The preferred and space-saving very high degree of integration of the design is also noteworthy here. The refill guide tube 21 forms a guide skirt 29, which preferably overlaps the pot 13 to a certain extent on the outside. The guide skirt 29 forms a slide bearing with which the refill guide tube 21 is held rotatably and in a defined position on the casing pipe 15 of the cartridge.

It is particularly noteworthy that the first coupling half 11a of the first coupling 11 and the second coupling half 11b of the first coupling 11 can also perform a (usually small) movement relative to each other in the direction of the operating axis during operation. This movement may be necessary in order to activate the second coupling in the event of an overload.

This becomes apparent when one considers how the entire assembly functions.

In order to push the refill 16 forward to the left (in the figures here) out of the cartridge 5, the user preferably holds the cartridge 5 with one hand and turns the outer sleeve 3 of the applicator main body opposite it. This rotational movement is transmitted from the outer sleeve 3 to the coupling component 9 via the aforementioned second coupling. This causes the coupling component 9 to rotate in the outer sleeve 3. Its pot 13, which forms the second coupling half 11b of the first coupling 11, transmits this rotational movement to the first coupling half 11a of the first coupling 11. Since the latter coupling half is part of the refill guide tube 21, the refill guide tube 21 also rotates. Due to the rotational movement of the refill guide tube 21, the threaded elements of the partial thread block 24 of the refill base 23 interact with the internal thread on the inner circumferential surface of the casing pipe 15. As a result, the refill base 23 moves to the left with the refill 16, which is normally held in a form-fitting manner by it, i.e., the refill 16 is pushed out.

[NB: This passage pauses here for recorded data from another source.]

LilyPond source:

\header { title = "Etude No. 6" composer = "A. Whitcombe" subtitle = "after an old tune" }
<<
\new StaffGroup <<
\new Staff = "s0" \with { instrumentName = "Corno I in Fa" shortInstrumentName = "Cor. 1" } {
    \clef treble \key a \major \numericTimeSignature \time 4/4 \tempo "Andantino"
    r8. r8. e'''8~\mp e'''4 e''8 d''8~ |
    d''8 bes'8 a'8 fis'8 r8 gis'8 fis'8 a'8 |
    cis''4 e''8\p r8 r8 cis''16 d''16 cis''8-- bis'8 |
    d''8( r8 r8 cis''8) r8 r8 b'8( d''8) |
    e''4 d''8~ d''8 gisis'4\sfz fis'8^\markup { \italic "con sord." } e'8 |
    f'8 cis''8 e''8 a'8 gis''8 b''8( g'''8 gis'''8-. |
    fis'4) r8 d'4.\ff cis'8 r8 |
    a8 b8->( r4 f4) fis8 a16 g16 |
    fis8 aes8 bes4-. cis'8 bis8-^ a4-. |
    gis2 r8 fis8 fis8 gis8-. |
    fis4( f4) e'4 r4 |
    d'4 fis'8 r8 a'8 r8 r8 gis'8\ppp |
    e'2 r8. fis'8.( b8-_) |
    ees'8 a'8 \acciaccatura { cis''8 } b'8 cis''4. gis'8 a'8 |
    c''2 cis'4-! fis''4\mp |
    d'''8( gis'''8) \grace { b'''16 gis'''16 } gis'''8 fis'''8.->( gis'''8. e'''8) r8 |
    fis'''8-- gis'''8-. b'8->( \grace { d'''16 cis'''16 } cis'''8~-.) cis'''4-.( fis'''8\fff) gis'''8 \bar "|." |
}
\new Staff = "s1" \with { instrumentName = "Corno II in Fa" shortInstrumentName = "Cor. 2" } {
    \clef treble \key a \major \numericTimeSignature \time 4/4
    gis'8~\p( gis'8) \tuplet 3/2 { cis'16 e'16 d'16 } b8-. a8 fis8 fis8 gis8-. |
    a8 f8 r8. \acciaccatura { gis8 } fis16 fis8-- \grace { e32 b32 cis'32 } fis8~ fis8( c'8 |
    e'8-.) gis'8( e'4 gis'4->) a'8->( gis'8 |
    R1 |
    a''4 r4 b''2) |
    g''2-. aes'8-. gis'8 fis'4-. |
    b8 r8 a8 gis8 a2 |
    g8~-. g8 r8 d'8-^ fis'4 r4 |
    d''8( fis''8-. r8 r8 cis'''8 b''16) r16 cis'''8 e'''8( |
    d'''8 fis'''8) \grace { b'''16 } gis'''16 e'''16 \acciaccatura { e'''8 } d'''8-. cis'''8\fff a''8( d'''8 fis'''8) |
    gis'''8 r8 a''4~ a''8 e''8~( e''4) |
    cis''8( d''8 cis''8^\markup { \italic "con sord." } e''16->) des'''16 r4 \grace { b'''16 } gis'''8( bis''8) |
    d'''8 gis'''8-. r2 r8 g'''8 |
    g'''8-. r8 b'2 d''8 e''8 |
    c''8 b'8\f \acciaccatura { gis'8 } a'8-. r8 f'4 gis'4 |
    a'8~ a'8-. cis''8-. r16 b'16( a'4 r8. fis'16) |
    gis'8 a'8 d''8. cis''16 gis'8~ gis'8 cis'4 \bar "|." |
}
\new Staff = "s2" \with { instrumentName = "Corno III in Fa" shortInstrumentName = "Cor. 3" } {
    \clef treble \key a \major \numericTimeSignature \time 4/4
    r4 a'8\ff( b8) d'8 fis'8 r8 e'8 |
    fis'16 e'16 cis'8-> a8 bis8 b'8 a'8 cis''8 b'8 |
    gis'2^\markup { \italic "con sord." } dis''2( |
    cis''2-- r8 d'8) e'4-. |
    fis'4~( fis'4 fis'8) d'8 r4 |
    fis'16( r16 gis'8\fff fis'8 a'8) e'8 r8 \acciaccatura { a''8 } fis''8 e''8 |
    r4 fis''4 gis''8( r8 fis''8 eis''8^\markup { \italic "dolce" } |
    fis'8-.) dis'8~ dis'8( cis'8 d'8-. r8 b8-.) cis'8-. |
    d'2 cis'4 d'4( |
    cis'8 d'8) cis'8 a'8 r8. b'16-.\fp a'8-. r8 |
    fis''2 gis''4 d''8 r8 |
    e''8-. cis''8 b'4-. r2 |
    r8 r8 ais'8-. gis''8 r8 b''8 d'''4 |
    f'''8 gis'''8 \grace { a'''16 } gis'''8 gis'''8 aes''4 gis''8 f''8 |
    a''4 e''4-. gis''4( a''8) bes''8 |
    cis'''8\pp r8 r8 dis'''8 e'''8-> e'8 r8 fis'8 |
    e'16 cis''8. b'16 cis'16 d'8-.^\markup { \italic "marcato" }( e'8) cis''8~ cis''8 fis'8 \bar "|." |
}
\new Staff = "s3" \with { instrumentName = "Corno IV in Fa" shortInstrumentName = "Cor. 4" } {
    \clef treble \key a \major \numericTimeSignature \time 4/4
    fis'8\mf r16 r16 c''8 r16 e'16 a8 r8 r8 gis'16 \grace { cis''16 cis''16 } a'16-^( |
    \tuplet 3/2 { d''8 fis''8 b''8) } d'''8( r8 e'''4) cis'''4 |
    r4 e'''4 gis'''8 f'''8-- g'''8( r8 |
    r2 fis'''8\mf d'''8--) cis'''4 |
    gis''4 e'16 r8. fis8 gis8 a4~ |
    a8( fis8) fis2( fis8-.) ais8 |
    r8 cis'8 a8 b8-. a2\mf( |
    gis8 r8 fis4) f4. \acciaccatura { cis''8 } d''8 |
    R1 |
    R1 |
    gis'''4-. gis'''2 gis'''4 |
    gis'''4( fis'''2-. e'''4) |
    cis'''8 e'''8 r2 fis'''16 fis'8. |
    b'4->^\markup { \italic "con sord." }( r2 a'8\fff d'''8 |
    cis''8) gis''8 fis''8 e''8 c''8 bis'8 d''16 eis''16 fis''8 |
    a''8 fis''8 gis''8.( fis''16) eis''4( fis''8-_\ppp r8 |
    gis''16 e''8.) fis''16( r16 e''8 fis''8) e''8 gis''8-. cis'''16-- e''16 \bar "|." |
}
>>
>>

Looking at FIGS. 5 and 6 together with FIGS. 3 and 4, it can be seen that the first coupling 11 is designed in such a way that the two coupling halves 11a and 11b connect or disconnect from each other automatically without any further action on the part of the user as soon as the cartridge 5 is inserted into or pulled out of the outer sleeve 3 by a movement essentially in the direction along the operating axis of rotation 19.